# How do I clean the aluminium effect front of my van?



## rosalan (Aug 24, 2009)

It is a question I asked once before but got no practical answer to. The front of my Fiat X250 is sprayed with an aluminium coloured finish. Using Autoglyn and most other cleaners, a large quantity of the colour comes off and the finished effect remains rather blotchy.
I thought it may only be my van and possibly a faulty batch but have seen several other vans with the same finish, some however have achieved a good clean polished result.
What polish have you used to get a good result on the aluminium paint effect, plastic 'nose' on the front of your van?

My best results so far are with a cheap Simoniz polish.

Alan


----------



## premiermotorhomes (Feb 13, 2008)

Good morning Alan,

I will always use Meguiars and now have a good few hundred pounds of cleaning products, plus my Porter Cable; I used to use Autoglym but now I wouldn't look back.

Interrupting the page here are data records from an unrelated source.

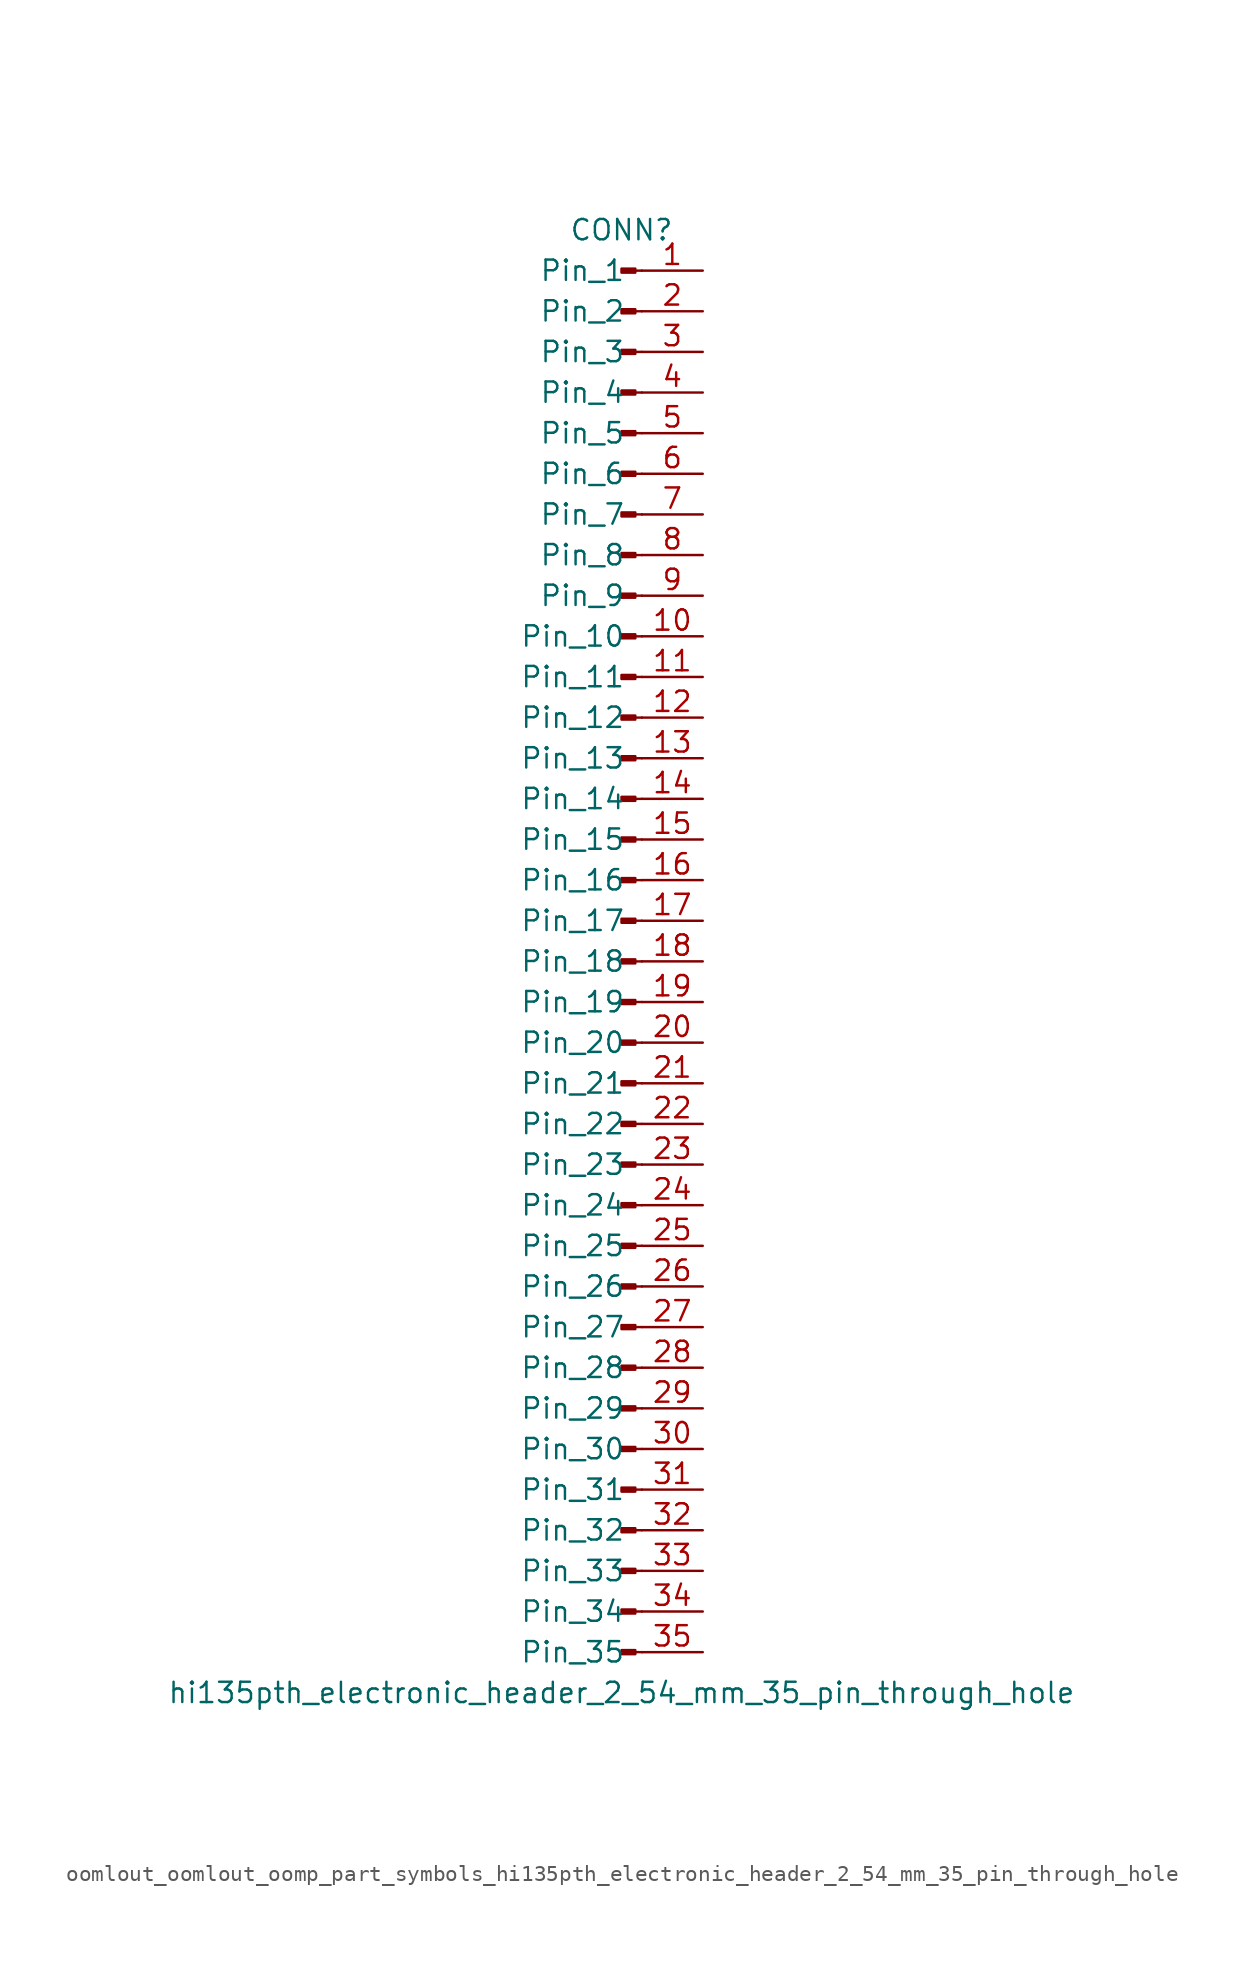
<source format=kicad_sym>
(kicad_symbol_lib
  (version 20220914)
  (generator kicad_symbol_editor)
  (symbol "oomlout_oomlout_oomp_part_symbols_hi135pth_electronic_header_2_54_mm_35_pin_through_hole"
    (pin_names
      (offset 1.016))
    (property "Reference" "CONN"
      (at 0 45.72 0)
      (effects (font (size 1.27 1.27))))
    (property "Value" "hi135pth_electronic_header_2_54_mm_35_pin_through_hole"
      (at 0 -45.72 0)
      (effects (font (size 1.27 1.27))))
    (property "ki_locked" ""
      (at 0 0 0)
      (effects (font (size 1.27 1.27))))
    (symbol "oomlout_oomlout_oomp_part_symbols_hi135pth_electronic_header_2_54_mm_35_pin_through_hole_1_1"
      (polyline (pts (xy 1.27 -43.18) (xy 0.864 -43.18)) (stroke (width 0.152) (type default)) (fill (type none)))
      (polyline (pts (xy 1.27 -40.64) (xy 0.864 -40.64)) (stroke (width 0.152) (type default)) (fill (type none)))
      (polyline (pts (xy 1.27 -38.1) (xy 0.864 -38.1)) (stroke (width 0.152) (type default)) (fill (type none)))
      (polyline (pts (xy 1.27 -35.56) (xy 0.864 -35.56)) (stroke (width 0.152) (type default)) (fill (type none)))
      (polyline (pts (xy 1.27 -33.02) (xy 0.864 -33.02)) (stroke (width 0.152) (type default)) (fill (type none)))
      (polyline (pts (xy 1.27 -30.48) (xy 0.864 -30.48)) (stroke (width 0.152) (type default)) (fill (type none)))
      (polyline (pts (xy 1.27 -27.94) (xy 0.864 -27.94)) (stroke (width 0.152) (type default)) (fill (type none)))
      (polyline (pts (xy 1.27 -25.4) (xy 0.864 -25.4)) (stroke (width 0.152) (type default)) (fill (type none)))
      (polyline (pts (xy 1.27 -22.86) (xy 0.864 -22.86)) (stroke (width 0.152) (type default)) (fill (type none)))
      (polyline (pts (xy 1.27 -20.32) (xy 0.864 -20.32)) (stroke (width 0.152) (type default)) (fill (type none)))
      (polyline (pts (xy 1.27 -17.78) (xy 0.864 -17.78)) (stroke (width 0.152) (type default)) (fill (type none)))
      (polyline (pts (xy 1.27 -15.24) (xy 0.864 -15.24)) (stroke (width 0.152) (type default)) (fill (type none)))
      (polyline (pts (xy 1.27 -12.7) (xy 0.864 -12.7)) (stroke (width 0.152) (type default)) (fill (type none)))
      (polyline (pts (xy 1.27 -10.16) (xy 0.864 -10.16)) (stroke (width 0.152) (type default)) (fill (type none)))
      (polyline (pts (xy 1.27 -7.62) (xy 0.864 -7.62)) (stroke (width 0.152) (type default)) (fill (type none)))
      (polyline (pts (xy 1.27 -5.08) (xy 0.864 -5.08)) (stroke (width 0.152) (type default)) (fill (type none)))
      (polyline (pts (xy 1.27 -2.54) (xy 0.864 -2.54)) (stroke (width 0.152) (type default)) (fill (type none)))
      (polyline (pts (xy 1.27 0) (xy 0.864 0)) (stroke (width 0.152) (type default)) (fill (type none)))
      (polyline (pts (xy 1.27 2.54) (xy 0.864 2.54)) (stroke (width 0.152) (type default)) (fill (type none)))
      (polyline (pts (xy 1.27 5.08) (xy 0.864 5.08)) (stroke (width 0.152) (type default)) (fill (type none)))
      (polyline (pts (xy 1.27 7.62) (xy 0.864 7.62)) (stroke (width 0.152) (type default)) (fill (type none)))
      (polyline (pts (xy 1.27 10.16) (xy 0.864 10.16)) (stroke (width 0.152) (type default)) (fill (type none)))
      (polyline (pts (xy 1.27 12.7) (xy 0.864 12.7)) (stroke (width 0.152) (type default)) (fill (type none)))
      (polyline (pts (xy 1.27 15.24) (xy 0.864 15.24)) (stroke (width 0.152) (type default)) (fill (type none)))
      (polyline (pts (xy 1.27 17.78) (xy 0.864 17.78)) (stroke (width 0.152) (type default)) (fill (type none)))
      (polyline (pts (xy 1.27 20.32) (xy 0.864 20.32)) (stroke (width 0.152) (type default)) (fill (type none)))
      (polyline (pts (xy 1.27 22.86) (xy 0.864 22.86)) (stroke (width 0.152) (type default)) (fill (type none)))
      (polyline (pts (xy 1.27 25.4) (xy 0.864 25.4)) (stroke (width 0.152) (type default)) (fill (type none)))
      (polyline (pts (xy 1.27 27.94) (xy 0.864 27.94)) (stroke (width 0.152) (type default)) (fill (type none)))
      (polyline (pts (xy 1.27 30.48) (xy 0.864 30.48)) (stroke (width 0.152) (type default)) (fill (type none)))
      (polyline (pts (xy 1.27 33.02) (xy 0.864 33.02)) (stroke (width 0.152) (type default)) (fill (type none)))
      (polyline (pts (xy 1.27 35.56) (xy 0.864 35.56)) (stroke (width 0.152) (type default)) (fill (type none)))
      (polyline (pts (xy 1.27 38.1) (xy 0.864 38.1)) (stroke (width 0.152) (type default)) (fill (type none)))
      (polyline (pts (xy 1.27 40.64) (xy 0.864 40.64)) (stroke (width 0.152) (type default)) (fill (type none)))
      (polyline (pts (xy 1.27 43.18) (xy 0.864 43.18)) (stroke (width 0.152) (type default)) (fill (type none)))
      (rectangle (start 0.864 -43.053) (end 0 -43.307) (stroke (width 0.152) (type default)) (fill (type outline)))
      (rectangle (start 0.864 -40.513) (end 0 -40.767) (stroke (width 0.152) (type default)) (fill (type outline)))
      (rectangle (start 0.864 -37.973) (end 0 -38.227) (stroke (width 0.152) (type default)) (fill (type outline)))
      (rectangle (start 0.864 -35.433) (end 0 -35.687) (stroke (width 0.152) (type default)) (fill (type outline)))
      (rectangle (start 0.864 -32.893) (end 0 -33.147) (stroke (width 0.152) (type default)) (fill (type outline)))
      (rectangle (start 0.864 -30.353) (end 0 -30.607) (stroke (width 0.152) (type default)) (fill (type outline)))
      (rectangle (start 0.864 -27.813) (end 0 -28.067) (stroke (width 0.152) (type default)) (fill (type outline)))
      (rectangle (start 0.864 -25.273) (end 0 -25.527) (stroke (width 0.152) (type default)) (fill (type outline)))
      (rectangle (start 0.864 -22.733) (end 0 -22.987) (stroke (width 0.152) (type default)) (fill (type outline)))
      (rectangle (start 0.864 -20.193) (end 0 -20.447) (stroke (width 0.152) (type default)) (fill (type outline)))
      (rectangle (start 0.864 -17.653) (end 0 -17.907) (stroke (width 0.152) (type default)) (fill (type outline)))
      (rectangle (start 0.864 -15.113) (end 0 -15.367) (stroke (width 0.152) (type default)) (fill (type outline)))
      (rectangle (start 0.864 -12.573) (end 0 -12.827) (stroke (width 0.152) (type default)) (fill (type outline)))
      (rectangle (start 0.864 -10.033) (end 0 -10.287) (stroke (width 0.152) (type default)) (fill (type outline)))
      (rectangle (start 0.864 -7.493) (end 0 -7.747) (stroke (width 0.152) (type default)) (fill (type outline)))
      (rectangle (start 0.864 -4.953) (end 0 -5.207) (stroke (width 0.152) (type default)) (fill (type outline)))
      (rectangle (start 0.864 -2.413) (end 0 -2.667) (stroke (width 0.152) (type default)) (fill (type outline)))
      (rectangle (start 0.864 0.127) (end 0 -0.127) (stroke (width 0.152) (type default)) (fill (type outline)))
      (rectangle (start 0.864 2.667) (end 0 2.413) (stroke (width 0.152) (type default)) (fill (type outline)))
      (rectangle (start 0.864 5.207) (end 0 4.953) (stroke (width 0.152) (type default)) (fill (type outline)))
      (rectangle (start 0.864 7.747) (end 0 7.493) (stroke (width 0.152) (type default)) (fill (type outline)))
      (rectangle (start 0.864 10.287) (end 0 10.033) (stroke (width 0.152) (type default)) (fill (type outline)))
      (rectangle (start 0.864 12.827) (end 0 12.573) (stroke (width 0.152) (type default)) (fill (type outline)))
      (rectangle (start 0.864 15.367) (end 0 15.113) (stroke (width 0.152) (type default)) (fill (type outline)))
      (rectangle (start 0.864 17.907) (end 0 17.653) (stroke (width 0.152) (type default)) (fill (type outline)))
      (rectangle (start 0.864 20.447) (end 0 20.193) (stroke (width 0.152) (type default)) (fill (type outline)))
      (rectangle (start 0.864 22.987) (end 0 22.733) (stroke (width 0.152) (type default)) (fill (type outline)))
      (rectangle (start 0.864 25.527) (end 0 25.273) (stroke (width 0.152) (type default)) (fill (type outline)))
      (rectangle (start 0.864 28.067) (end 0 27.813) (stroke (width 0.152) (type default)) (fill (type outline)))
      (rectangle (start 0.864 30.607) (end 0 30.353) (stroke (width 0.152) (type default)) (fill (type outline)))
      (rectangle (start 0.864 33.147) (end 0 32.893) (stroke (width 0.152) (type default)) (fill (type outline)))
      (rectangle (start 0.864 35.687) (end 0 35.433) (stroke (width 0.152) (type default)) (fill (type outline)))
      (rectangle (start 0.864 38.227) (end 0 37.973) (stroke (width 0.152) (type default)) (fill (type outline)))
      (rectangle (start 0.864 40.767) (end 0 40.513) (stroke (width 0.152) (type default)) (fill (type outline)))
      (rectangle (start 0.864 43.307) (end 0 43.053) (stroke (width 0.152) (type default)) (fill (type outline)))
      (pin passive line (at 5.08 43.18 180) (length 3.81) (name "Pin_1" (effects (font (size 1.27 1.27)))) (number "1" (effects (font (size 1.27 1.27)))))
      (pin passive line (at 5.08 20.32 180) (length 3.81) (name "Pin_10" (effects (font (size 1.27 1.27)))) (number "10" (effects (font (size 1.27 1.27)))))
      (pin passive line (at 5.08 17.78 180) (length 3.81) (name "Pin_11" (effects (font (size 1.27 1.27)))) (number "11" (effects (font (size 1.27 1.27)))))
      (pin passive line (at 5.08 15.24 180) (length 3.81) (name "Pin_12" (effects (font (size 1.27 1.27)))) (number "12" (effects (font (size 1.27 1.27)))))
      (pin passive line (at 5.08 12.7 180) (length 3.81) (name "Pin_13" (effects (font (size 1.27 1.27)))) (number "13" (effects (font (size 1.27 1.27)))))
      (pin passive line (at 5.08 10.16 180) (length 3.81) (name "Pin_14" (effects (font (size 1.27 1.27)))) (number "14" (effects (font (size 1.27 1.27)))))
      (pin passive line (at 5.08 7.62 180) (length 3.81) (name "Pin_15" (effects (font (size 1.27 1.27)))) (number "15" (effects (font (size 1.27 1.27)))))
      (pin passive line (at 5.08 5.08 180) (length 3.81) (name "Pin_16" (effects (font (size 1.27 1.27)))) (number "16" (effects (font (size 1.27 1.27)))))
      (pin passive line (at 5.08 2.54 180) (length 3.81) (name "Pin_17" (effects (font (size 1.27 1.27)))) (number "17" (effects (font (size 1.27 1.27)))))
      (pin passive line (at 5.08 0 180) (length 3.81) (name "Pin_18" (effects (font (size 1.27 1.27)))) (number "18" (effects (font (size 1.27 1.27)))))
      (pin passive line (at 5.08 -2.54 180) (length 3.81) (name "Pin_19" (effects (font (size 1.27 1.27)))) (number "19" (effects (font (size 1.27 1.27)))))
      (pin passive line (at 5.08 40.64 180) (length 3.81) (name "Pin_2" (effects (font (size 1.27 1.27)))) (number "2" (effects (font (size 1.27 1.27)))))
      (pin passive line (at 5.08 -5.08 180) (length 3.81) (name "Pin_20" (effects (font (size 1.27 1.27)))) (number "20" (effects (font (size 1.27 1.27)))))
      (pin passive line (at 5.08 -7.62 180) (length 3.81) (name "Pin_21" (effects (font (size 1.27 1.27)))) (number "21" (effects (font (size 1.27 1.27)))))
      (pin passive line (at 5.08 -10.16 180) (length 3.81) (name "Pin_22" (effects (font (size 1.27 1.27)))) (number "22" (effects (font (size 1.27 1.27)))))
      (pin passive line (at 5.08 -12.7 180) (length 3.81) (name "Pin_23" (effects (font (size 1.27 1.27)))) (number "23" (effects (font (size 1.27 1.27)))))
      (pin passive line (at 5.08 -15.24 180) (length 3.81) (name "Pin_24" (effects (font (size 1.27 1.27)))) (number "24" (effects (font (size 1.27 1.27)))))
      (pin passive line (at 5.08 -17.78 180) (length 3.81) (name "Pin_25" (effects (font (size 1.27 1.27)))) (number "25" (effects (font (size 1.27 1.27)))))
      (pin passive line (at 5.08 -20.32 180) (length 3.81) (name "Pin_26" (effects (font (size 1.27 1.27)))) (number "26" (effects (font (size 1.27 1.27)))))
      (pin passive line (at 5.08 -22.86 180) (length 3.81) (name "Pin_27" (effects (font (size 1.27 1.27)))) (number "27" (effects (font (size 1.27 1.27)))))
      (pin passive line (at 5.08 -25.4 180) (length 3.81) (name "Pin_28" (effects (font (size 1.27 1.27)))) (number "28" (effects (font (size 1.27 1.27)))))
      (pin passive line (at 5.08 -27.94 180) (length 3.81) (name "Pin_29" (effects (font (size 1.27 1.27)))) (number "29" (effects (font (size 1.27 1.27)))))
      (pin passive line (at 5.08 38.1 180) (length 3.81) (name "Pin_3" (effects (font (size 1.27 1.27)))) (number "3" (effects (font (size 1.27 1.27)))))
      (pin passive line (at 5.08 -30.48 180) (length 3.81) (name "Pin_30" (effects (font (size 1.27 1.27)))) (number "30" (effects (font (size 1.27 1.27)))))
      (pin passive line (at 5.08 -33.02 180) (length 3.81) (name "Pin_31" (effects (font (size 1.27 1.27)))) (number "31" (effects (font (size 1.27 1.27)))))
      (pin passive line (at 5.08 -35.56 180) (length 3.81) (name "Pin_32" (effects (font (size 1.27 1.27)))) (number "32" (effects (font (size 1.27 1.27)))))
      (pin passive line (at 5.08 -38.1 180) (length 3.81) (name "Pin_33" (effects (font (size 1.27 1.27)))) (number "33" (effects (font (size 1.27 1.27)))))
      (pin passive line (at 5.08 -40.64 180) (length 3.81) (name "Pin_34" (effects (font (size 1.27 1.27)))) (number "34" (effects (font (size 1.27 1.27)))))
      (pin passive line (at 5.08 -43.18 180) (length 3.81) (name "Pin_35" (effects (font (size 1.27 1.27)))) (number "35" (effects (font (size 1.27 1.27)))))
      (pin passive line (at 5.08 35.56 180) (length 3.81) (name "Pin_4" (effects (font (size 1.27 1.27)))) (number "4" (effects (font (size 1.27 1.27)))))
      (pin passive line (at 5.08 33.02 180) (length 3.81) (name "Pin_5" (effects (font (size 1.27 1.27)))) (number "5" (effects (font (size 1.27 1.27)))))
      (pin passive line (at 5.08 30.48 180) (length 3.81) (name "Pin_6" (effects (font (size 1.27 1.27)))) (number "6" (effects (font (size 1.27 1.27)))))
      (pin passive line (at 5.08 27.94 180) (length 3.81) (name "Pin_7" (effects (font (size 1.27 1.27)))) (number "7" (effects (font (size 1.27 1.27)))))
      (pin passive line (at 5.08 25.4 180) (length 3.81) (name "Pin_8" (effects (font (size 1.27 1.27)))) (number "8" (effects (font (size 1.27 1.27)))))
      (pin passive line (at 5.08 22.86 180) (length 3.81) (name "Pin_9" (effects (font (size 1.27 1.27)))) (number "9" (effects (font (size 1.27 1.27))))))))
</source>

If you need advice on what the most suitable product to use to clean a surface then I have always found their telephone advise very helpful so it may be worth giving them a call.

http://www.meguiars.co.uk/contact-us

Regards,
Chris


----------



## rosalan (Aug 24, 2009)

Thank you Chris. I have sent an enquiry to Meguires and await the outcome. Hopefully I will be able to pass on the good results based upon their response, to other Fiat users who have similar trim.

Alan


----------